- [INSTRUCTIONS FOR THE TASK]: In the data below, the answer is the run of lines from the line containing "21: (83, 190)" through the line containing "108: (387, 298)", both included; print it exactly and nothing else.
##### DATA SUPPLIED
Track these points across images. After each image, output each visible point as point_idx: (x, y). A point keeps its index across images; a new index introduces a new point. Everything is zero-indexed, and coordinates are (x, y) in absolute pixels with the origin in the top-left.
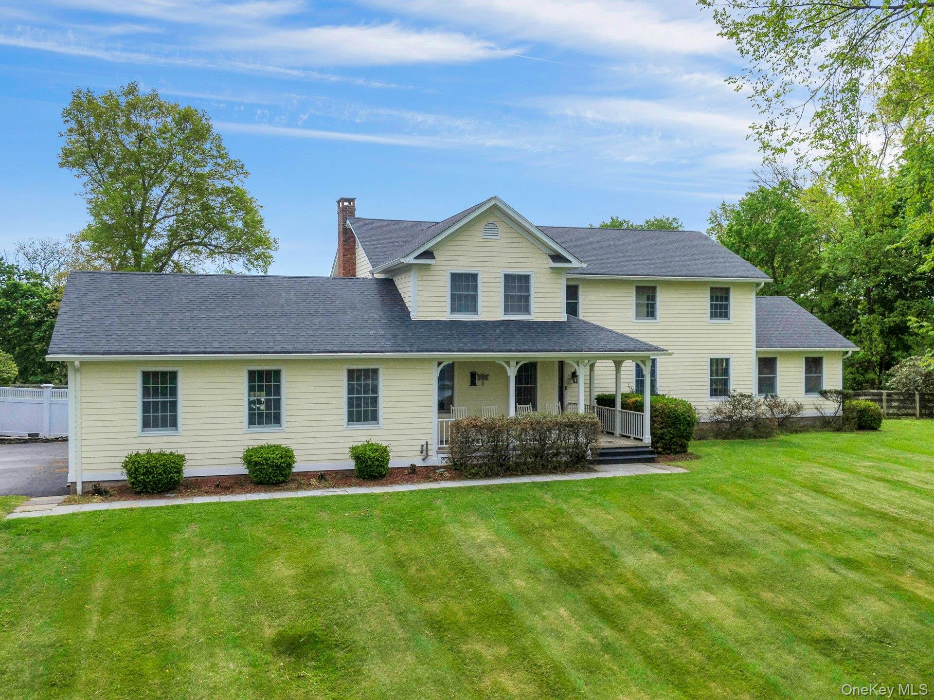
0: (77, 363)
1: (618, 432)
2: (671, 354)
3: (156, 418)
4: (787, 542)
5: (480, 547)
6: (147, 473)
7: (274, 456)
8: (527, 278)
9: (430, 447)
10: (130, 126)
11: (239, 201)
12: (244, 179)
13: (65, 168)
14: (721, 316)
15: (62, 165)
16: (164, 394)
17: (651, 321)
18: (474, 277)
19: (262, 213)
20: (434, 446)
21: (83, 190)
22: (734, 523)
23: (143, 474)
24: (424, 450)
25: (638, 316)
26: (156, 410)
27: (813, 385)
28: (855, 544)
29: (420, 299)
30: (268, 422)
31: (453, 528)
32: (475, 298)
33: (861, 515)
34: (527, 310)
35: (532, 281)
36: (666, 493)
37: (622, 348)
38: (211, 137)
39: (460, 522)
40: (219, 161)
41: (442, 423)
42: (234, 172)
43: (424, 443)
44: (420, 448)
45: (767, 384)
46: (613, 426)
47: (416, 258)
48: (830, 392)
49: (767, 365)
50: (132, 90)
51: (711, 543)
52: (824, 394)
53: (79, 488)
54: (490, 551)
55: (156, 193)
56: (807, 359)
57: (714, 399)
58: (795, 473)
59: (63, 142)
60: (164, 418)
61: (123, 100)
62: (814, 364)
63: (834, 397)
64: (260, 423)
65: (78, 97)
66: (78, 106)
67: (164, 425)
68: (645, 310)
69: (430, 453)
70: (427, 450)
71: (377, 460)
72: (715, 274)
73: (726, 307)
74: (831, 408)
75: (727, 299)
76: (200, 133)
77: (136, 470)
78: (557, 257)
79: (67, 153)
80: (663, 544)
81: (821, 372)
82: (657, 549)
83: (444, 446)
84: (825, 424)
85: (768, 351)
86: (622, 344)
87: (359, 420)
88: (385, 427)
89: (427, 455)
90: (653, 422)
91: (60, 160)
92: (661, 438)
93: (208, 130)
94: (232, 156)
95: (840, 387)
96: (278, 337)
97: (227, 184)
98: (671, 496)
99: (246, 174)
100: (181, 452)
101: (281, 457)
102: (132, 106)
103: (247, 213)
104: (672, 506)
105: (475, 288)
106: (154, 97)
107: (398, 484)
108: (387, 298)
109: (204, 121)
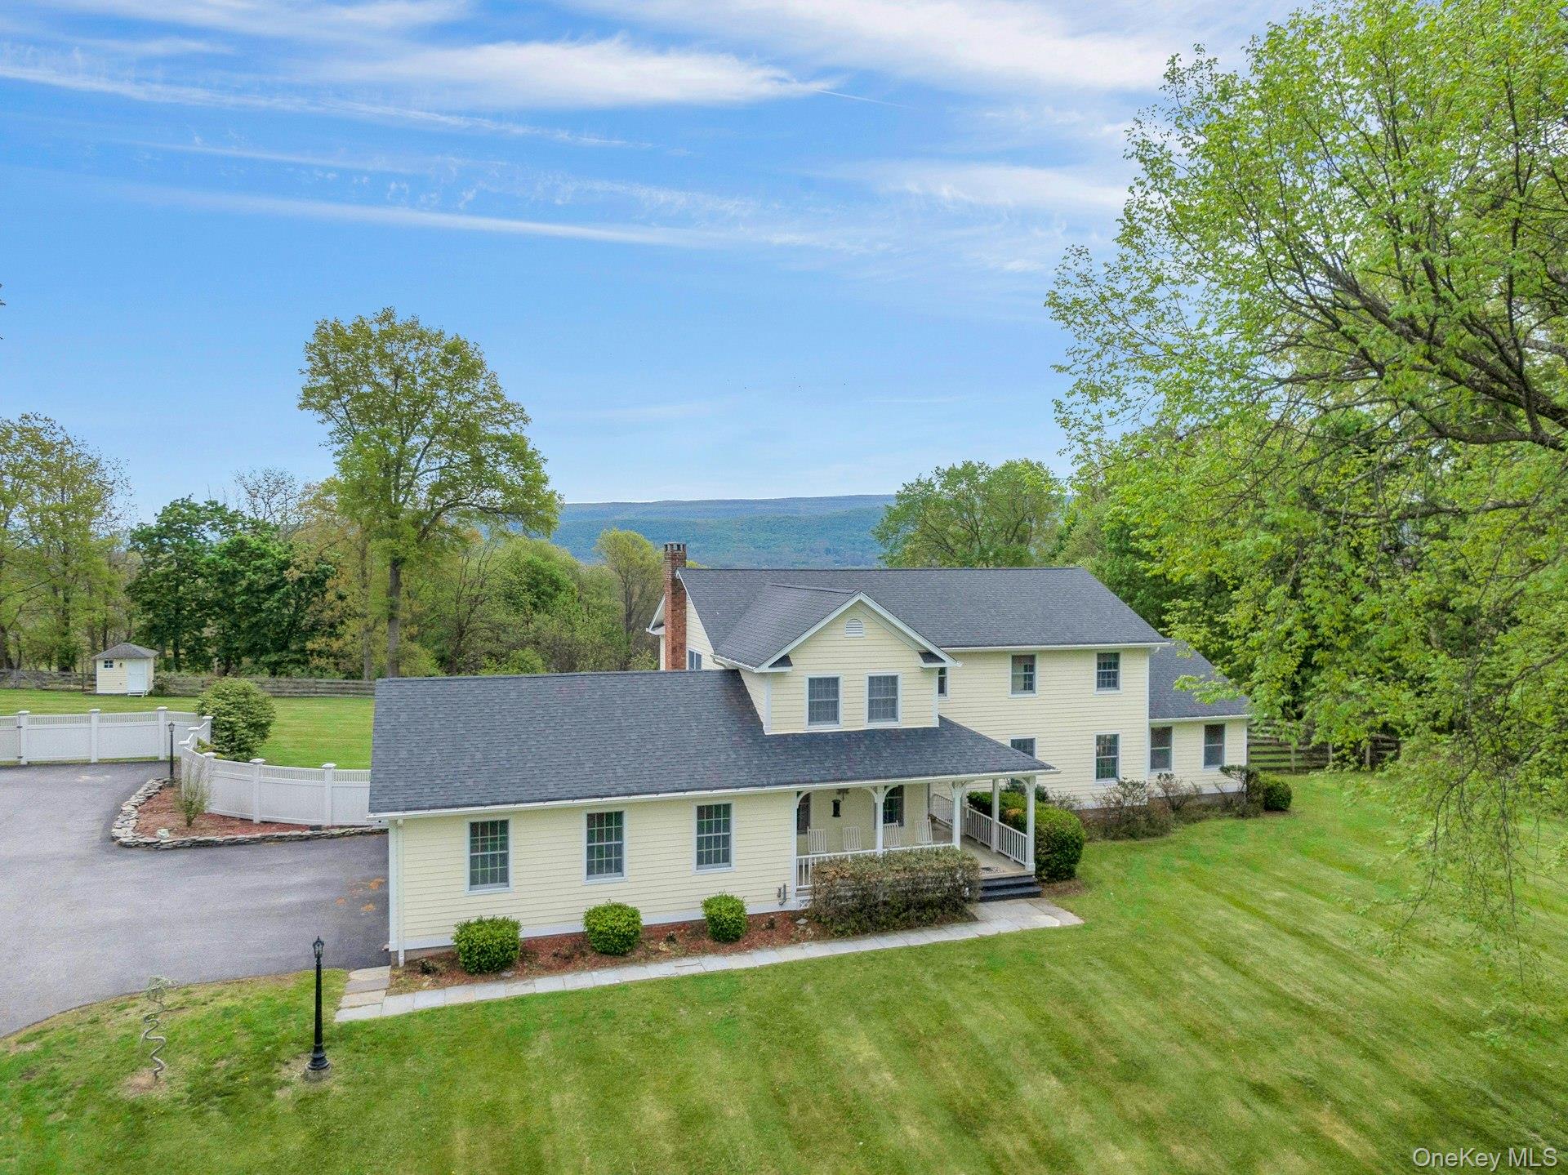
0: (400, 822)
1: (995, 847)
2: (1059, 773)
3: (484, 874)
4: (1196, 1057)
5: (864, 1071)
6: (483, 952)
7: (620, 923)
8: (894, 679)
9: (788, 890)
10: (384, 357)
11: (517, 451)
12: (524, 426)
13: (305, 410)
14: (1109, 685)
15: (301, 407)
16: (494, 848)
17: (1028, 695)
18: (835, 681)
19: (546, 469)
20: (792, 887)
21: (328, 438)
22: (1137, 1025)
23: (478, 954)
24: (782, 894)
25: (1014, 690)
26: (484, 865)
27: (1213, 756)
28: (1270, 1059)
29: (774, 709)
30: (609, 871)
31: (829, 1037)
32: (835, 704)
33: (1276, 1007)
34: (893, 715)
35: (900, 682)
36: (1059, 970)
37: (1004, 767)
38: (485, 375)
39: (837, 1026)
40: (493, 403)
41: (801, 860)
42: (511, 417)
43: (781, 886)
44: (777, 891)
45: (1160, 757)
46: (990, 839)
47: (774, 665)
48: (1233, 768)
49: (1161, 737)
50: (387, 316)
51: (1114, 1061)
52: (1226, 771)
53: (401, 958)
54: (873, 1077)
55: (416, 440)
56: (1207, 727)
57: (1103, 781)
58: (1199, 923)
59: (304, 381)
60: (494, 873)
61: (375, 328)
62: (1215, 732)
63: (1238, 774)
64: (600, 872)
65: (322, 327)
66: (324, 339)
67: (494, 880)
68: (1022, 681)
69: (788, 896)
70: (785, 893)
71: (734, 922)
72: (1102, 639)
73: (1115, 675)
74: (1233, 785)
75: (1116, 665)
76: (471, 369)
77: (470, 948)
78: (928, 656)
79: (309, 392)
80: (1062, 1062)
81: (1222, 741)
82: (1058, 1073)
83: (804, 886)
84: (1226, 805)
85: (1161, 722)
86: (1003, 761)
87: (709, 862)
88: (737, 869)
89: (785, 899)
90: (1037, 846)
91: (301, 402)
92: (1046, 864)
93: (481, 365)
94: (510, 398)
95: (1243, 763)
96: (619, 770)
97: (503, 431)
98: (1066, 976)
99: (526, 420)
100: (514, 918)
101: (628, 925)
102: (388, 336)
103: (527, 468)
104: (1068, 995)
105: (836, 693)
106: (413, 325)
107: (758, 949)
108: (734, 700)
109: (476, 356)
##########
- [PROBLEM SOLUTION]:
21: (83, 190)
22: (734, 523)
23: (143, 474)
24: (424, 450)
25: (638, 316)
26: (156, 410)
27: (813, 385)
28: (855, 544)
29: (420, 299)
30: (268, 422)
31: (453, 528)
32: (475, 298)
33: (861, 515)
34: (527, 310)
35: (532, 281)
36: (666, 493)
37: (622, 348)
38: (211, 137)
39: (460, 522)
40: (219, 161)
41: (442, 423)
42: (234, 172)
43: (424, 443)
44: (420, 448)
45: (767, 384)
46: (613, 426)
47: (416, 258)
48: (830, 392)
49: (767, 365)
50: (132, 90)
51: (711, 543)
52: (824, 394)
53: (79, 488)
54: (490, 551)
55: (156, 193)
56: (807, 359)
57: (714, 399)
58: (795, 473)
59: (63, 142)
60: (164, 418)
61: (123, 100)
62: (814, 364)
63: (834, 397)
64: (260, 423)
65: (78, 97)
66: (78, 106)
67: (164, 425)
68: (645, 310)
69: (430, 453)
70: (427, 450)
71: (377, 460)
72: (715, 274)
73: (726, 307)
74: (831, 408)
75: (727, 299)
76: (200, 133)
77: (136, 470)
78: (557, 257)
79: (67, 153)
80: (663, 544)
81: (821, 372)
82: (657, 549)
83: (444, 446)
84: (825, 424)
85: (768, 351)
86: (622, 344)
87: (359, 420)
88: (385, 427)
89: (427, 455)
90: (653, 422)
91: (60, 160)
92: (661, 438)
93: (208, 130)
94: (232, 156)
95: (840, 387)
96: (278, 337)
97: (227, 184)
98: (671, 496)
99: (246, 174)
100: (181, 452)
101: (281, 457)
102: (132, 106)
103: (247, 213)
104: (672, 506)
105: (475, 288)
106: (154, 97)
107: (398, 484)
108: (387, 298)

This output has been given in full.